Millennials have also allied with Gen Z around this phenomenon. The ‘Boomers’ they are referring to aren’t completely from the Baby Boomer generation. They are aiming their message toward the adults that have shaped the society they grew up in- people they consider old. This does include the Baby Boomers, but also Generation X. The Boomers were born between 1944 and 1964 and Gen X between 1965 - 1979.
The catchphrase is appealing because it flips the script on generational relationships. The older generations have been telling young people what to do for years. “Ok, boomer” challenges the idea that just because adults are older, they are always right. Due to the rise of student loan debt and financial instability, plus the increasing threat of climate change, young people do not want to listen to the establishment that has created the problems they will deal with for probably the rest of their lives.
However, some believe that “OK, boomer” is ageist and slightly disrespectful towards the older generations. It also seen as another dumb Internet meme that will eventually pass. But, at its root is signifies much more than just an Internet trend. “OK, boomer” is not intended to stereotype the boomers, but to get them to focus on issues the younger generations find important.
Phoebe Hall, a sophomore at B-CC, agrees with the message “OK, boomer” sends. She believes the two-word retort “is a way to communicate to [older] generations that society today is much different and more progressive than ever, and they need to respect the aspects that their perhaps close-minded thinking once disapproved of.”
The message “Ok, boomer” is sending is not new. Resentment towards the Baby Boomers has been crystallizing since the mid-2010’s, when they started referring to Millennials became as the “Snowflake Generation.” Boomers view the young adults of today as less resilient and more sensitive than past generations.

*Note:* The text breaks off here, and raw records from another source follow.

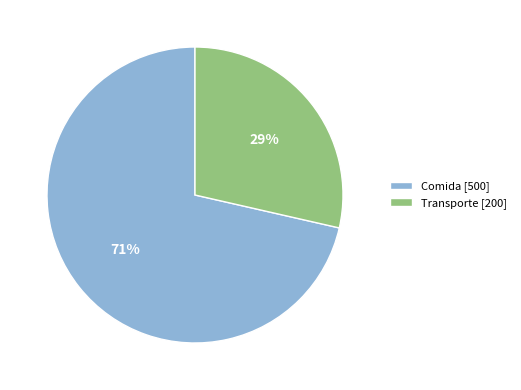

To the nearest percent, what is the combined percentage of Transporte [200] and Comida [500]?

100%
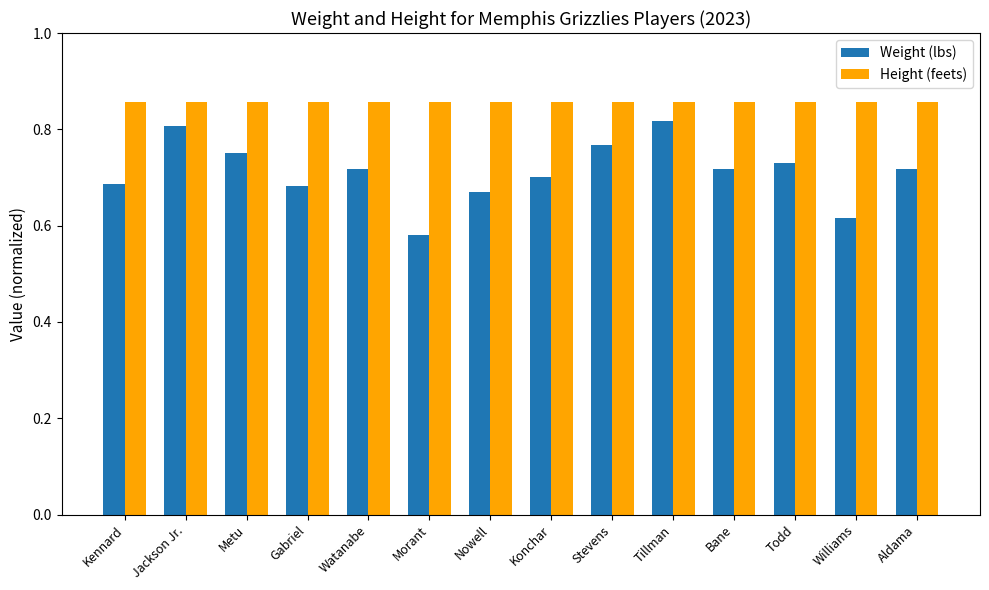

At Jackson Jr., list the series in order from smallest to largest.

Weight (lbs), Height (feets)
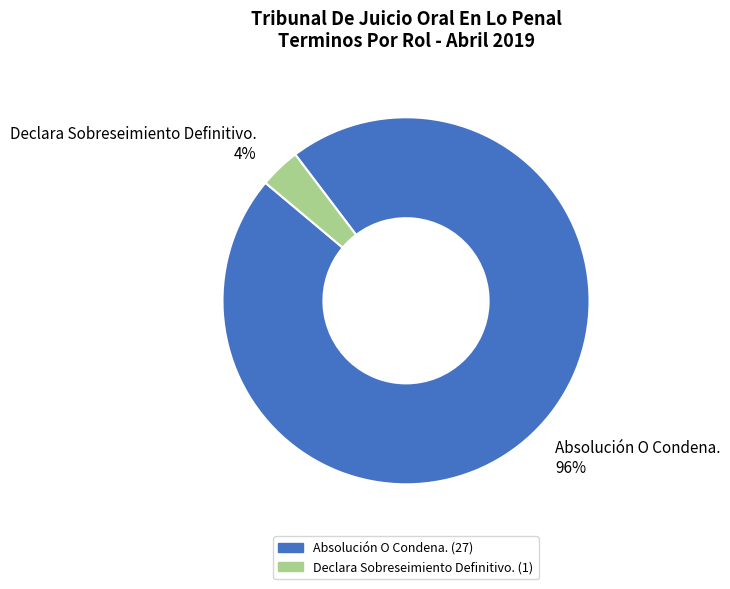

The Absolución O Condena. slice represents 96% of the pie. True or false?

True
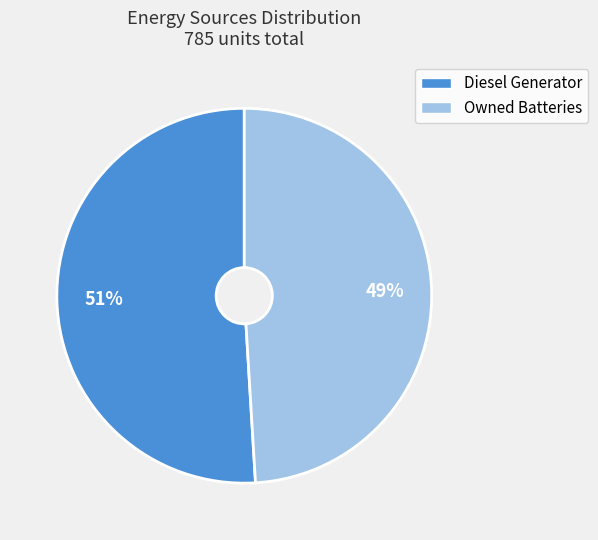

Is there any slice that represents more than half of the pie?

Yes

“OK, boomer” sums up the frustration that the generations following the Baby Boomers feel. Dr. Hunter Hogewood, an AP U.S. History teacher at B-CC, thinks the catchphrase “is a funny internet trend mostly, but at its root there is an annoyance that my generation [Gen X] felt towards the Boomers. The Boomers were the generation that got everything they wanted. ‘OK, boomer’ is a nice little poke to the older generation that have messed things up previously.”
What is appealing about the phrase is that it says a lot in just two words. Gen Z is fighting the misconceptions older generations have about them, without really fighting at all. The most important thing is that is starts a conversation about the generational divide. It is letting the kids talk, and forcing the adults to listen.